Triple combo therapy boosts heart, lung function in PAH study
Regimen found to ease disease severity in racially diverse group of patients
Triple combination therapy — used to target multiple pathways — improves lung and heart function in pulmonary arterial hypertension (PAH) patients, according to real-world data from a racially diverse group.
The combo therapy resulted in a significant easing of disease severity, with no patient classified as high risk.
Being a woman was an independent predictor for risk reduction with the triple combo therapy, while Hispanic ethnicity was associated with lower likelihood of risk reduction.
“Our study confirms a sustained and long-term clinical and survival benefit with add-on sequential triple combination therapy in a racially diverse population,” researchers wrote in the study “Long-term impact of add-on sequential triple combination therapy in pulmonary arterial hypertension: real world experience,” which was published in the journal Therapeutic Advances in Respiratory Disease.
Sequential triple combination therapy recommended for certain PAH patients
PAH is a form of pulmonary hypertension in which blood vessels in the lungs are narrowed. It can result in right heart failure, due to the excessive workload on the heart.
Several pathways contribute to disease onset and progression. Sequential triple combination therapy is recommended for PAH patients at intermediate-low risk at follow-up. However, data on its long-term efficacy are lacking.
To shed light on this, researchers at West Virginia University and New York University (NYU) conducted a study of a racially/ethnically diverse group of PAH patients receiving treatment with triple combination therapy.
Participants were followed at the NYU Langone Health Pulmonary Hypertension Center from January 2017 to July 2021. They were on a stable dual therapy regimen but started the triple therapy after failing to improve.
The most common dual combination therapy, used by 81.8%, included phosphodiesterase-5 inhibitors (PDE5i) or a soluble guanylate cyclase (sGC) stimulator — agents that induce blood vessel widening and relaxation — and an endothelin receptor antagonist (ERA).
Of 414 patients, 102 initiated the triple combo regimen. The final analysis included 55 patients with available data, who were a mean age of 57 years and 85.5% of them were women. The majority (41.8%) had idiopathic (no known cause) or inherited PAH, followed by connective tissue disease-associated PAH (30.9%).
34.5% of patients who started triple combo therapy were considered high risk
Patients started the triple combination therapy after a median of 120 weeks (about 2.3 years) after diagnosis. About a third of them (34.5%) were deemed as high risk, as assessed by the REVEAL 2.0 score, and 76.4% were classified as functional class III by the World Health Organization. The higher the functional class, the more severe the symptoms.
The most common sequential triple combination therapy included PDE5i or sGC stimulator, an ERA, and Uptravi (selexipag) (43.6%), followed by a prostacyclin therapy (25.5%) given by parenteral (not via the digestive tract) administration.

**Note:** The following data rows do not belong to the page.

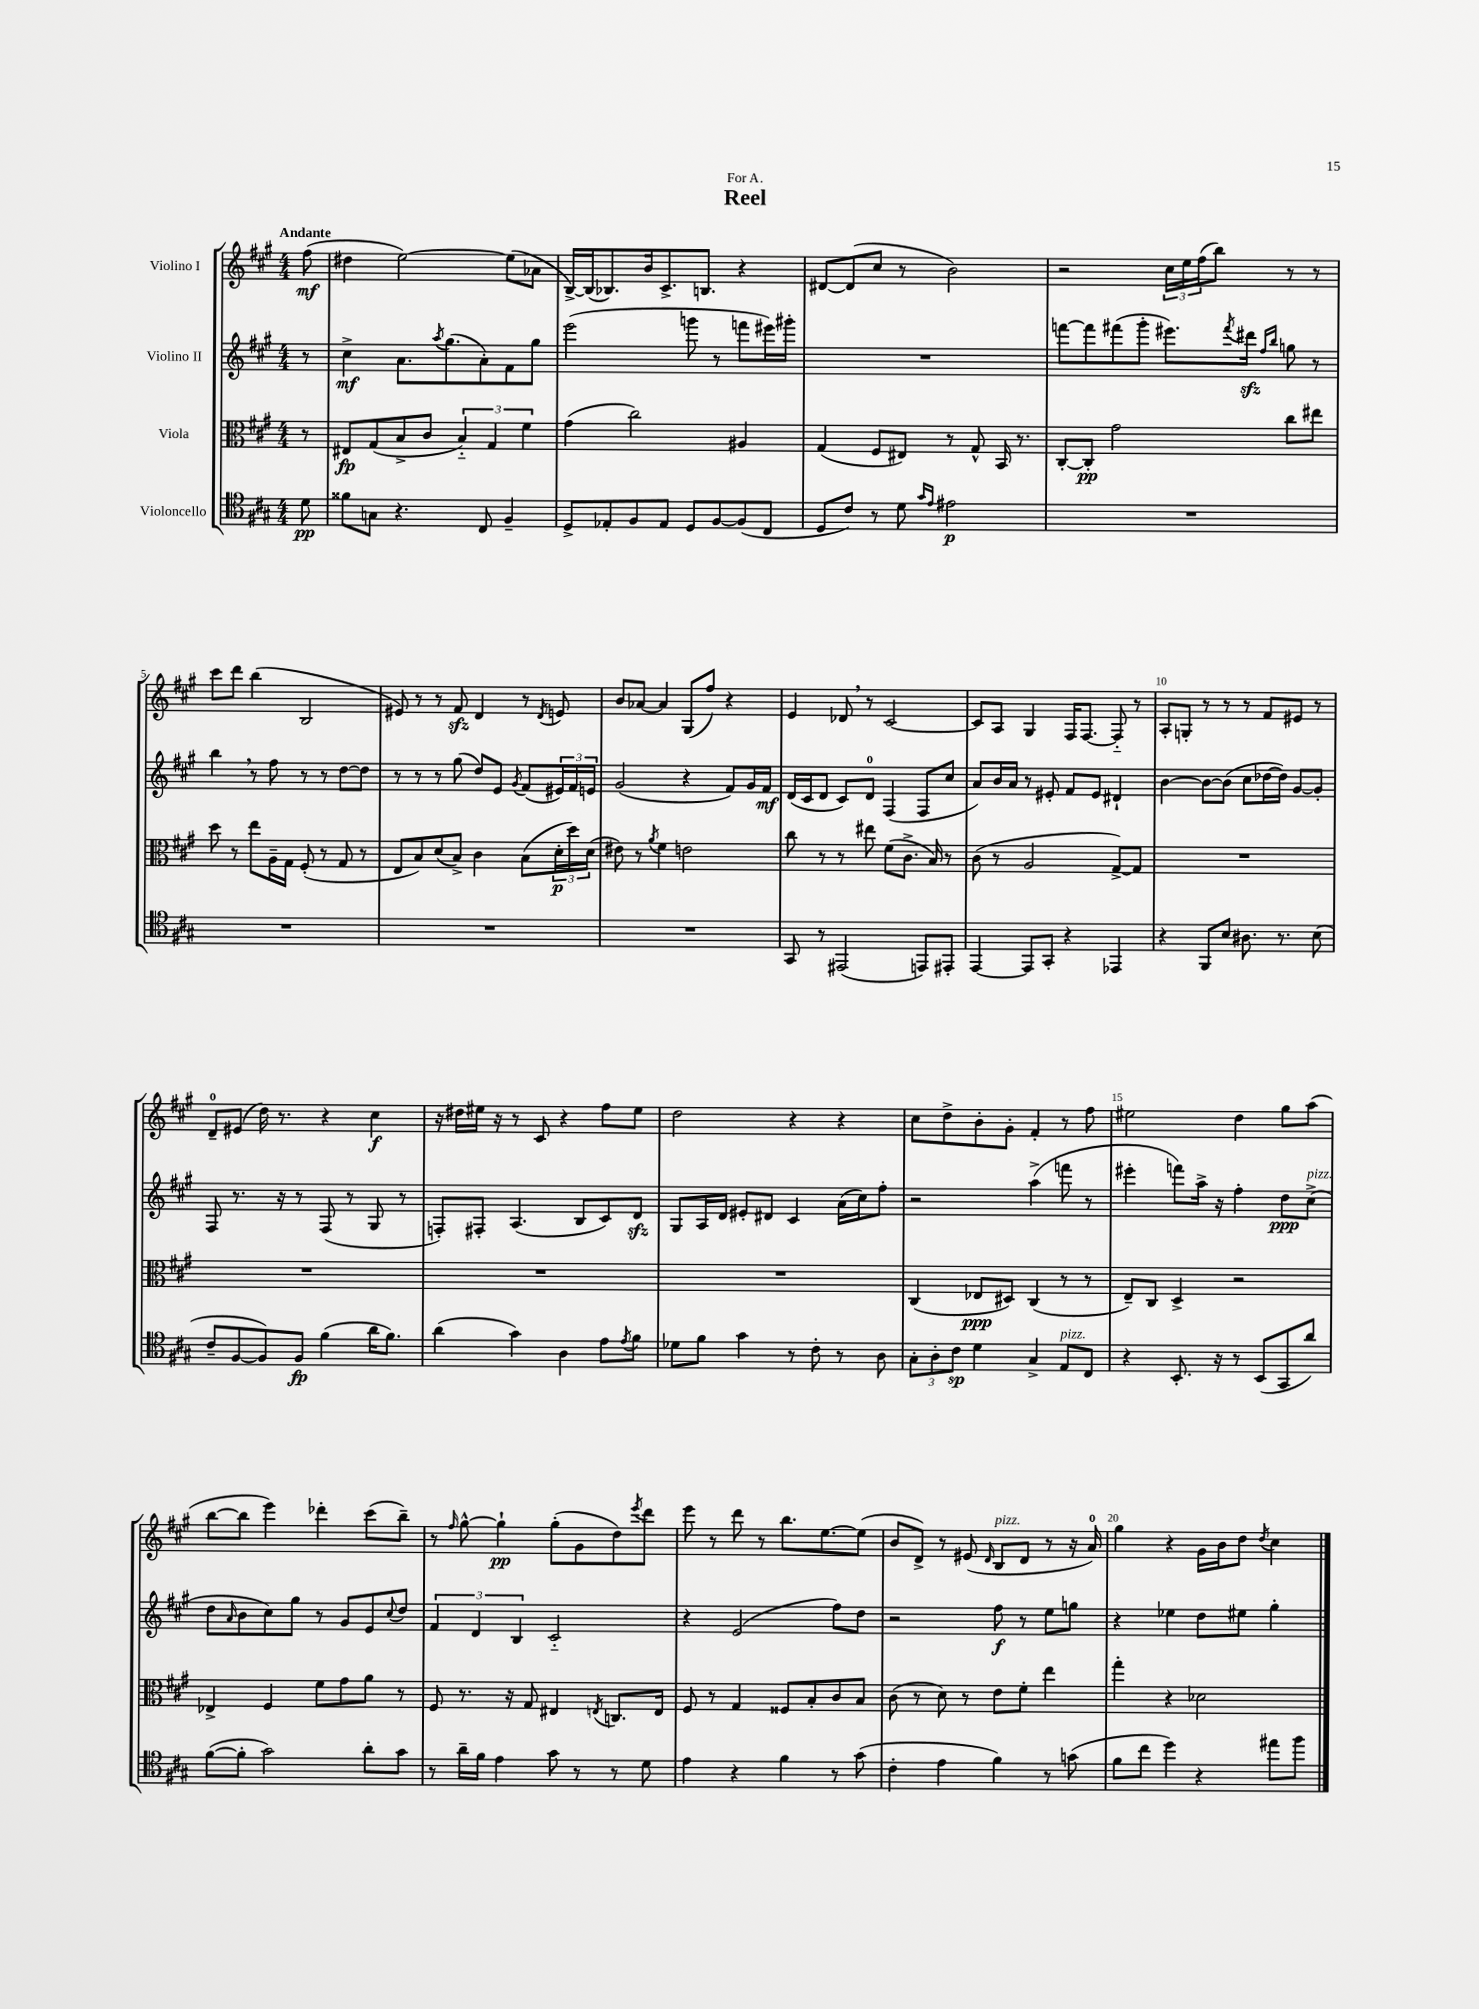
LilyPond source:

\header { title = "Reel" dedication = "For A." }
<<
\new StaffGroup <<
\new Staff = "s0" \with { instrumentName = "Violino I" } {
    \clef treble \key a \major \numericTimeSignature \time 4/4 \partial 8 \tempo "Andante"
    fis''8\mf( |
    dis''4 e''2~) e''8( aes'8 |
    b16~->) b16( bes8.) b'16 cis'8.-> b8. r4 |
    dis'8~ dis'8( cis''8 r8 b'2) |
    r2 \tuplet 3/2 { cis''16 e''16 fis''16( } b''8) r8 r8 |
    cis'''8 d'''8 b''4( b2 |
    eis'8) r8 r8 fis'8\sfz d'4 r8 \acciaccatura { d'8 } e'8 |
    b'8 aes'8~ aes'4 gis8( fis''8) r4 |
    e'4 des'8 \breathe r8 cis'2~ |
    cis'8 a8 gis4 fis16 fis8.~ fis8-_ r8 |
    a8-. g8-. r8 r8 r8 fis'8 eis'8 r8 |
    d'8-0-- eis'8( d''16) r8. r4 cis''4\f |
    r16 dis''16 eis''16 r16 r8 cis'8 r4 fis''8 eis''8 |
    d''2 r4 r4 |
    cis''8 d''8-> b'8-. gis'8-. fis'4-. r8 fis''8 |
    eis''2 d''4 gis''8 a''8( |
    b''8~ b''8 e'''4) des'''4-. cis'''8( b''8--) |
    r8 \grace { fis''16 } gis''8~-^ gis''4-!\pp gis''8-.( gis'8 d''8) \acciaccatura { e'''8 } d'''8 |
    e'''8 r8 d'''8 r8 b''8. e''8.~ e''8( |
    b'8 d'8->) r8 eis'8( \grace { d'16 } b8^\markup { \italic "pizz." } d'8 r8 r16 a'16-0) |
    gis''4 r4 gis'16 b'16 d''8 \acciaccatura { d''8 } cis''4 \bar "|." |
}
\new Staff = "s1" \with { instrumentName = "Violino II" } {
    \clef treble \key a \major \numericTimeSignature \time 4/4 \partial 8
    r8 |
    cis''4->\mf a'8. \acciaccatura { a''8 } gis''8.( a'8-.) fis'8 gis''8 |
    e'''2( g'''8 r8 f'''8 eis'''16) gis'''16-. |
    R1 |
    f'''8~ f'''8 fis'''8( gis'''8-. eis'''8.) \acciaccatura { fis'''8 } dis'''16\sfz \grace { fis''16 b''16 } g''8 r8 |
    b''4 \breathe r8 fis''8 r8 r8 d''8~ d''8 |
    r8 r8 r8 gis''8( d''8) e'8 \acciaccatura { gis'8 } fis'8( \tuplet 3/2 { eis'16) fis'16 e'16 } |
    gis'2( r4 fis'8) gis'16 fis'16\mf |
    d'16( cis'16 d'8 cis'8) d'8-0 fis4( fis8 cis''8 |
    a'8) b'16 a'16 r8 eis'8-. fis'8 eis'8 dis'4-! |
    b'4~ b'8~ b'8( cis''8 des''16~ des''16) gis'8~ gis'8-. |
    fis8 r8. r16 r8 fis8( r8 gis8 r8 |
    f8-.) fis8-. a4.( b8 cis'8) d'8\sfz |
    gis8 a16 d'16 eis'8-. dis'8 cis'4 a'16( cis''16) fis''8-. |
    r2 a''4->( f'''8 r8 |
    eis'''4-. f'''8) a''16-> r16 fis''4-. d''8\ppp cis''8->^\markup { \italic "pizz." }( |
    d''8 \grace { a'16 } b'8 cis''8) gis''8 r8 gis'8 e'8 \appoggiatura { cis''8 } d''8 |
    \tuplet 3/2 { fis'4 d'4 b4 } cis'2-_ |
    r4 e'2( fis''8) d''8 |
    r2 fis''8\f r8 e''8 g''8 |
    r4 ees''4 d''8 eis''8 gis''4-. \bar "|." |
}
\new Staff = "s2" \with { instrumentName = "Viola" } {
    \clef alto \key a \major \numericTimeSignature \time 4/4 \partial 8
    r8 |
    eis8\fp gis8( b8-> cis'8 \tuplet 3/2 { b4-_) gis4 fis'4 } |
    gis'4( cis''2) ais4 |
    gis4( fis8 eis8) r8 gis8-^ b,16 r8. |
    cis8~-. cis8-.\pp gis'2 cis''8 eis''8 |
    d''8 r8 e''8 a16-- gis16 fis8-.( r8 gis8 r8 |
    e8 b8) d'8( b8->) cis'4 b8( \tuplet 3/2 { d'16-.\p d''16) d'16( } |
    eis'8) r8 \acciaccatura { a'8 } fis'4 e'2 |
    cis''8 r8 r8 eis''8 fis'8( cis'8.-> b16) r8 |
    cis'8( r8 a2 gis8~->) gis8 |
    R1 |
    R1 |
    R1 |
    R1 |
    cis4( ees8\ppp dis8) cis4( r8 r8 |
    e8--) cis8 d4-> r2 |
    ees4-> fis4 fis'8 gis'8 a'8 r8 |
    fis8 r8. r16 gis8 eis4 \acciaccatura { e8 } c8. e16 |
    fis8 r8 gis4 fisis8 b8-. cis'8 b8 |
    cis'8( r8 d'8) r8 e'8 fis'8-. e''4 |
    gis''4-. r4 des'2 \bar "|." |
}
\new Staff = "s3" \with { instrumentName = "Violoncello" } {
    \clef tenor \key a \major \numericTimeSignature \time 4/4 \partial 8
    d'8\pp |
    fisis'8 g8 r4. cis8 fis4-- |
    d8-> ees8-. fis8 ees8 d8 fis8~ fis8( cis8 |
    d8 cis'8) r8 d'8 \grace { gis'16 e'16 } eis'2\p |
    R1 |
    R1 |
    R1 |
    R1 |
    gis,8 r8 eis,2( e,8) eis,8-. |
    e,4~ e,8 gis,8-. r4 ees,4 |
    r4 fis,8 b8 ais8. r8. b8( |
    cis'8-- fis8~ fis8) fis8\fp fis'4( a'16 fis'8.) |
    a'4( gis'4) a4 e'8 \acciaccatura { e'8 } fis'8 |
    des'8 fis'8 gis'4 r8 cis'8-. r8 a8 |
    \tuplet 3/2 { gis8-. a8-. cis'8\sp } d'4 gis4-> e8^\markup { \italic "pizz." } cis8 |
    r4 b,8.-. r16 r8 b,8( gis,8 a'8) |
    fis'8~( fis'8-. gis'2) a'8-. gis'8 |
    r8 a'16-- fis'16 e'4 gis'8 r8 r8 d'8 |
    e'4 r4 fis'4 r8 gis'8( |
    cis'4-. e'4 fis'4) r8 g'8( |
    fis'8 cis''8 d''4) r4 eis''8 fis''8 \bar "|." |
}
>>
>>
\layout { \context { \Score \override BarNumber.break-visibility = ##(#f #t #t) barNumberVisibility = #(every-nth-bar-number-visible 5) } }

Several parameters were assessed, including WHO functional class, the 6-minute walk test (6MWT, to assess exercise capacity), diffusing capacity for carbon monoxide (DLCO, a standard lung function parameter), pulmonary vascular resistance or the resistance of lung blood vessels to blood flow, and measures of heart function. The heart function measures included the size of the right ventricle and tricuspid annular planar systolic excursion (TAPSE), an imaging method to assess the health of the right ventricle, which is the part responsible for pumping blood to the lungs to pick up oxygen.
After a median of 68 weeks (about 1.3 years) of follow-up, results showed significant improvements in WHO functional class, DLCO, 6MWT, as well as a reduction in REVEAL 2.0 risk category. Up to 61.8% of participants achieved or maintained low-risk status compared to 38.2% at baseline, and no patient remained in the high-risk category.
Significantly lower pulmonary vascular resistance was seen in 28.6% of patients. Heart function also improved. Non-white patients experienced better heart function, as well as a lower REVEAL 2.0 risk category and improved 6MWT scores.
Triple combo therapy generally well tolerated with some GI side effects
The triple therapy was generally well tolerated, but the regimen was associated with a significant increase in side effects, particularly those affecting the gastrointestinal tract.
A statistical analysis showed that being a woman was a strong predictor of lower risk. In contrast, lower odds of risk reduction was associated with Hispanic/Latino ethnicity, right atrial pressure (the blood pressure in the upper right chamber of the heart), and pericardial effusion, which is the buildup of fluid in the space around the heart.
Risk reduction was linked to significantly improved survival in the long term.
Overall, these findings support the long-term effectiveness of triple combo therapy. However, “since not all patients achieve therapeutic goal with the sequential triple drug regimen, there is a need for continuous and rigorous monitoring and, as needed, up-titration of therapy and/or transplant referral,” the researchers wrote, adding that “patients of Hispanic ethnicity have lower odds of risk reduction, and these findings need to be explored in larger studies.”